On Thursday, January 4, 2018, the Department of the Interior (DOI) announced a proposal to open 25 of its 26 offshore planning areas for leasing for oil and gas drilling, reversing an Obama Administration drilling plan that had put the Atlantic and Pacific Oceans off-limits, along with new regions in the Arctic Ocean. The Administration emphasized that the plan was potentially subject to revision, beginning with a 60 day comment period after publication in the Federal Register.

Even before official publication, the plan drew immediate adverse comment from both red and blue coastal states. Republican governor of Florida, Rick Scott, who otherwise supports the Administration, vigorously criticized the plan the same day it was announced. . On Monday, January 9, 2018, DOI announced that it would remove Florida’s coast from the plans for future drilling, with Secretary Zinke stating that “Florida is unique and its coast is heavily reliant on tourism as an economic driver.”  Of course, the economies of other coastal states are also dependent on their beaches, oyster beds and fisheries, and it seems certain they will push for what Florida got.

The reversal of the offshore leasing policy is a big deal, but was not unexpected. President Trump had signed an Executive Order in April directing a review of the restrictions.  DOI also recently reduced the regulatory requirements placed on offshore drilling by the Obama Administration after the Deepwater Horizon spill in the Gulf.  All of that is consistent with the Administration’s clear intent to reverse almost every action taken by the Obama Administration in the area of environmental protection.
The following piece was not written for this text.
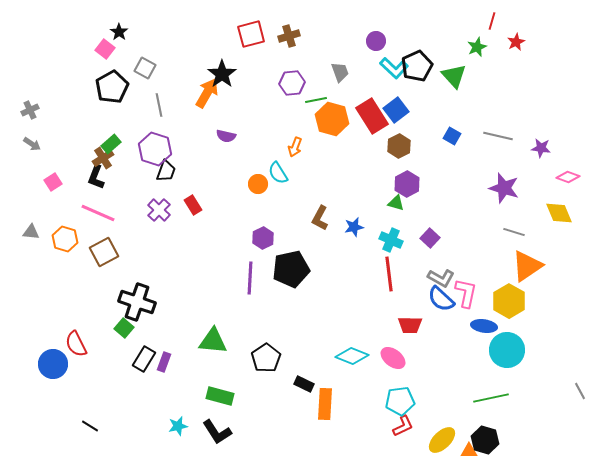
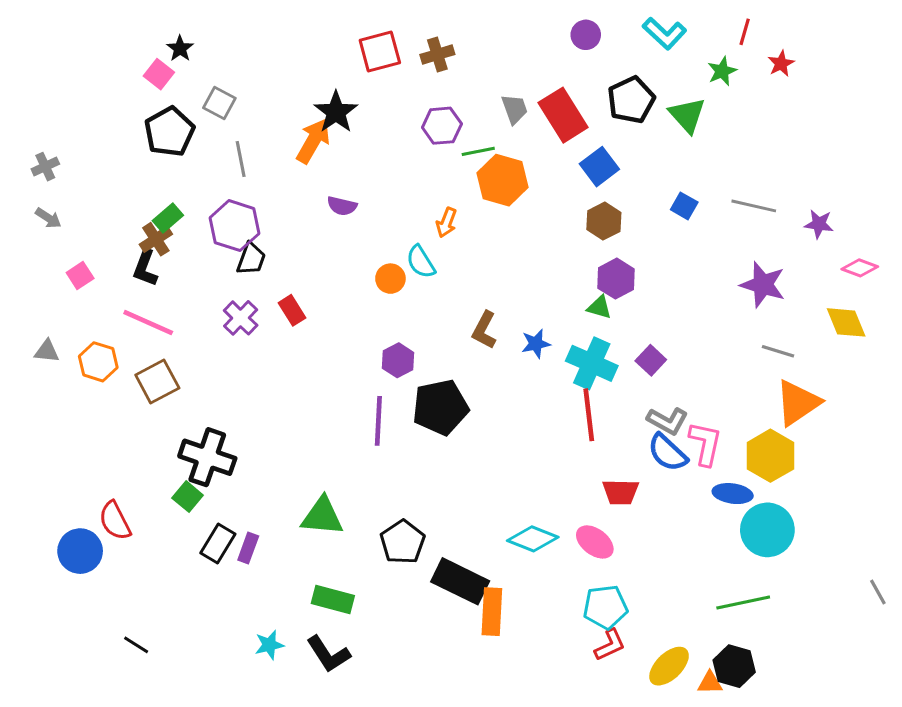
purple circle: (376, 41) -> (586, 35), moved
cyan L-shape: (394, 68) -> (664, 33), moved
red rectangle: (372, 116) -> (563, 115), moved
cyan cross: (391, 240) -> (592, 363), size x1.4
black rectangle: (304, 384) -> (460, 581), size x1.8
But as with so much of the activity by this Administration, one has to wonder who, if anyone, is vetting them for compliance with procedural standards, given the fact that legal challenges will almost certainly follow.

What It Means

Any observer could have predicted that opening both coasts to offshore drilling would draw fire from essentially every affected state. The original Obama proposal had also included some coastal lease areas, but opposition from the affected coastal states caused the administration to ultimately bar offshore drilling on both coasts. That would seem to suggest some pre-announcement consultation with at least the “friendly” red state governors, but that does not appear to have happened.  What does it say about the seriousness of a sixty-day comment period that even before the notice is published, informal comments by a governor of one state, after only a weekend of deliberation, results in its exclusion from the proposed listing?  And what will remain of that policy in a month, given that almost all of the affected coastal states have requested a similar waiver for the same reasons?
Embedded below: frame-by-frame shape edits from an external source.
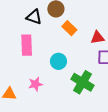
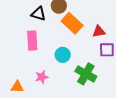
orange rectangle: (69, 28) -> (72, 23), size x1.5

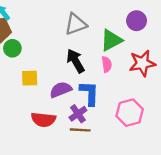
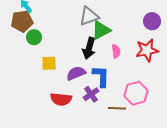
purple circle: (137, 21) -> (152, 21), moved
green triangle: (111, 40) -> (101, 30), moved
black arrow: (76, 61) -> (89, 48), turned -135
brown line: (80, 130) -> (117, 108), moved

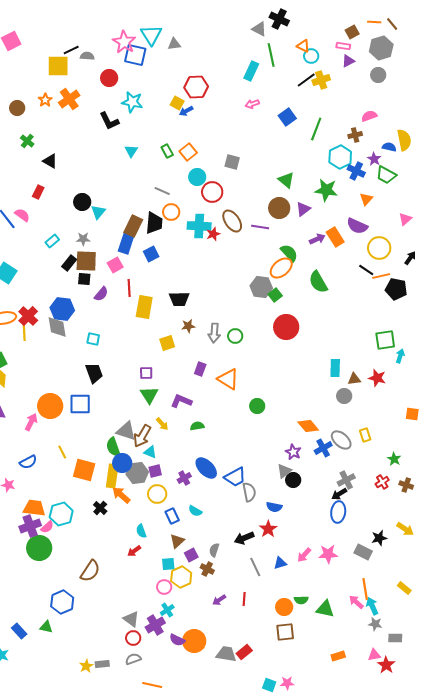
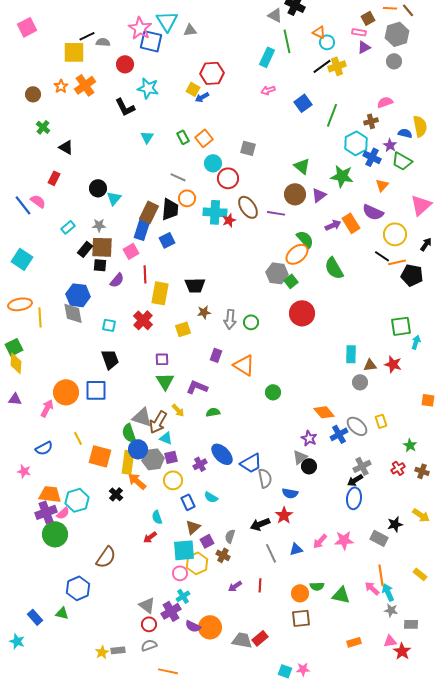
pink triangle: (405, 219) -> (421, 205), size x1.6
red cross: (28, 316) -> (143, 320), moved
cyan square: (168, 564) -> (184, 550), size x1.6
The offshore leasing proposal and its immediate revision has all the earmarks of a public relations event, not a serious policy re-evaluation of off-shore leasing. That may reflect confusion about who is in charge, the absence of seasoned management at the agency, or a rush to burnish the Administration’s list of accomplishments in advance of the mid-term elections.  Perhaps all of the above.  The Trump Administration is certainly entitled to reverse the policies it attacked during the 2016 election, but it also has an obligation to replace those policies with alternatives that are well-thought out through procedures designed to protect them against inevitable litigation challenges.